Crazy in Love is the tragicomic story of a father-daughter search for a missing bride and mother. It was devised and is performed by the pairing of Buckland and Liezl de Kock under the direction of Rob Murray, with design by Jayne Batzofin, all part of the collective.

De Kock and Van Vuuren were students of Buckland’s and the stage affinity between him and his stage partner was first discovered in 2012 when creating Through Blue for Ubom!

Their performance is described as follows: When the independent and free-spirited Leon (Buckland) is abandoned at the altar by his bride-to-be, he is left literally holding the baby. From his grief comes a solemn resolve: to travel the country with his infant daughter, Ginny (De Kock), until he finds his lost love and pieces his family back together.

“It’s about obsessive love,” says Buckland who explains that he is doing a slow dance back onto stage. “I am still involved at the university (Rhodes, where he has been for the past few decades). He’s not surprised to be playing with and being directed by former students and likes taking a step back and being allowed to be creative.
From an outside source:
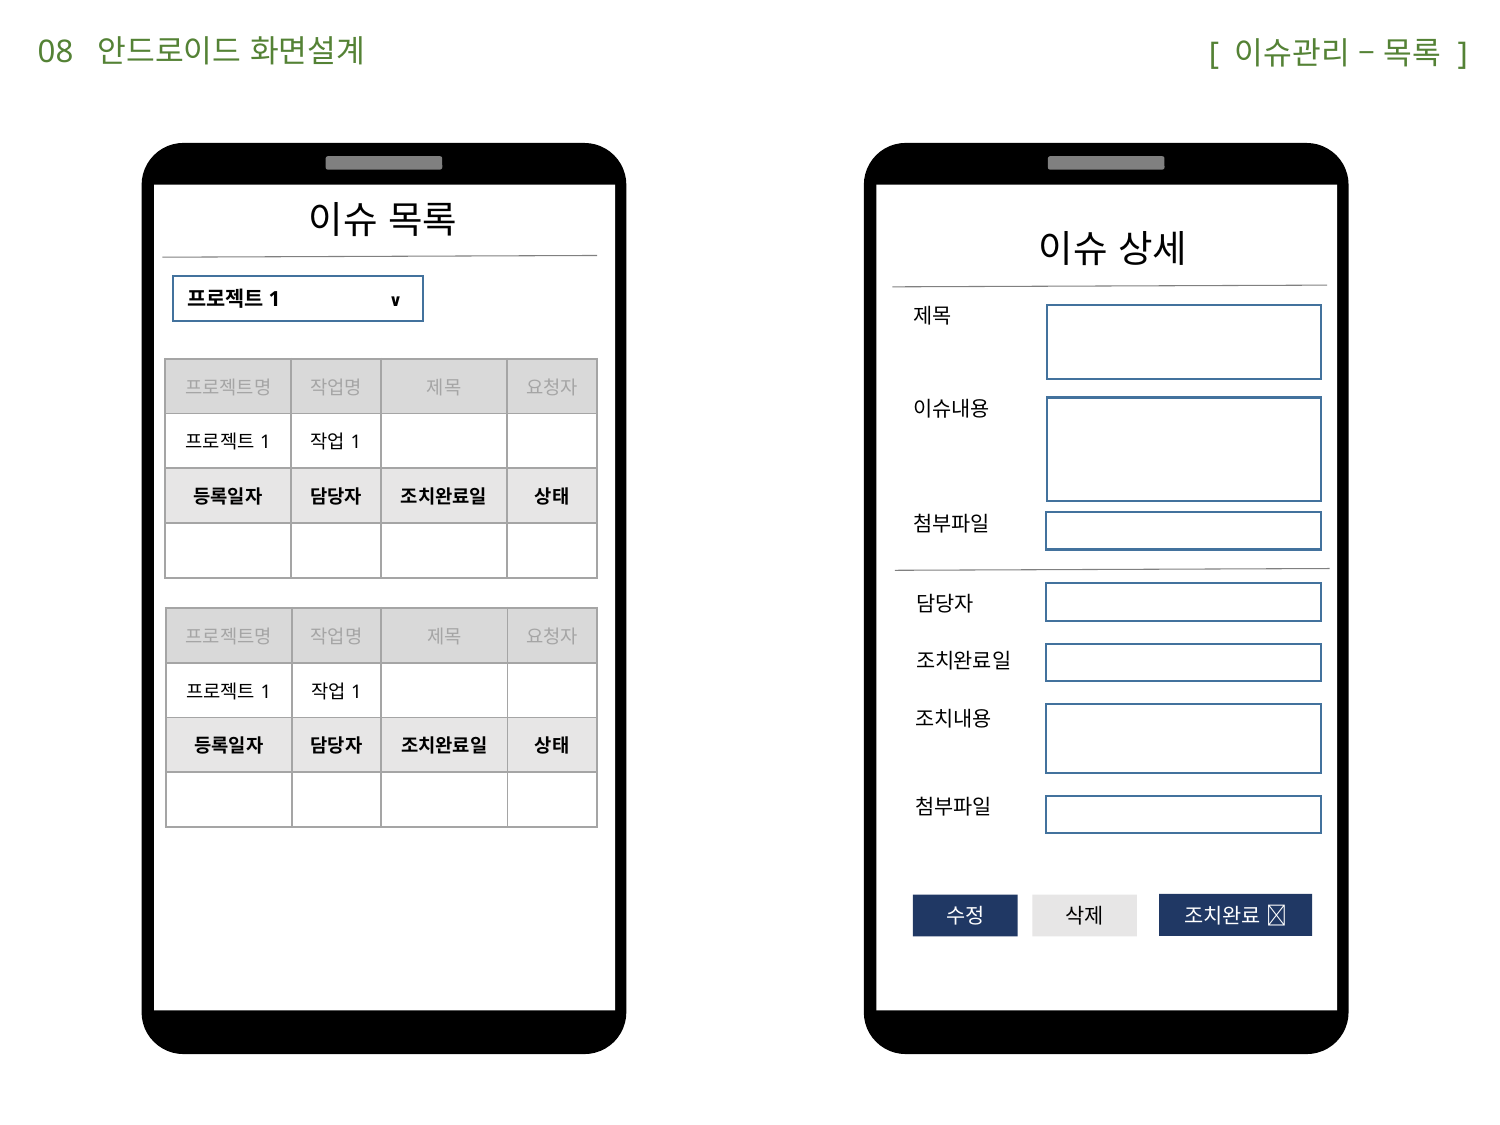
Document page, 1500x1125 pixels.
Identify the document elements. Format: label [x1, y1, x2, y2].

That’s really how he likes to be most of all – at play.

He has done the mentoring and supervision side, which he enjoyed and found rewarding at the time, but this is where he belongs right now.

He delights in this particular clown partnership because of its collaborative nature and the responsive exchange of the work together. “I’m having fun because we’re playing,” says the actor who has been having overwhelming success with his strong return to the stage these past few years.
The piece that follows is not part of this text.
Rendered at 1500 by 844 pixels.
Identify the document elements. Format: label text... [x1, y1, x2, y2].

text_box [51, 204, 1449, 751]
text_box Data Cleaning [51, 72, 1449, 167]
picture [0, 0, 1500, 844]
Most recently he was praised for his performance in the Baxter’s Blue/Orange and anyone who witnessed his performance in Sylvaine Strike’s Tobacco, and the Harmful Effects Thereof at last year’s National Arts Festival will demand that the production tour not only to the Amsterdam Fringe Festival later this year, but also to the rest of the country. It is extraordinary theatre which surprised even those of us who know what Buckland is capable of.

Crazy in Love has created significant impression on the fringe festival circuit, where it won the Best International Production at the 2014 Amsterdam Fringe Festival and the Standard Bank Ovation Award at the 2013 National Arts Festival Fringe. It has also been a top seller around the country.

“I was tickled by the curiosity response in Amsterdam,” says Buckland. “Narrative seems to be a bit passé in Europe at the moment,” he explains, while we have always been strong on storytelling. It’s the creative way we tell our stories that gives local theatre such punch. “It’s our innovative storytelling that tweaks the interest,” he says.

• Crazy for Love is not suitable for children and is rated 16 for violence and language. The performance runs for 65 minutes with no interval. Tickets are available at Computicket. The quality of the work has been amply reflected by the public and critical response as the show travels between festivals and cities.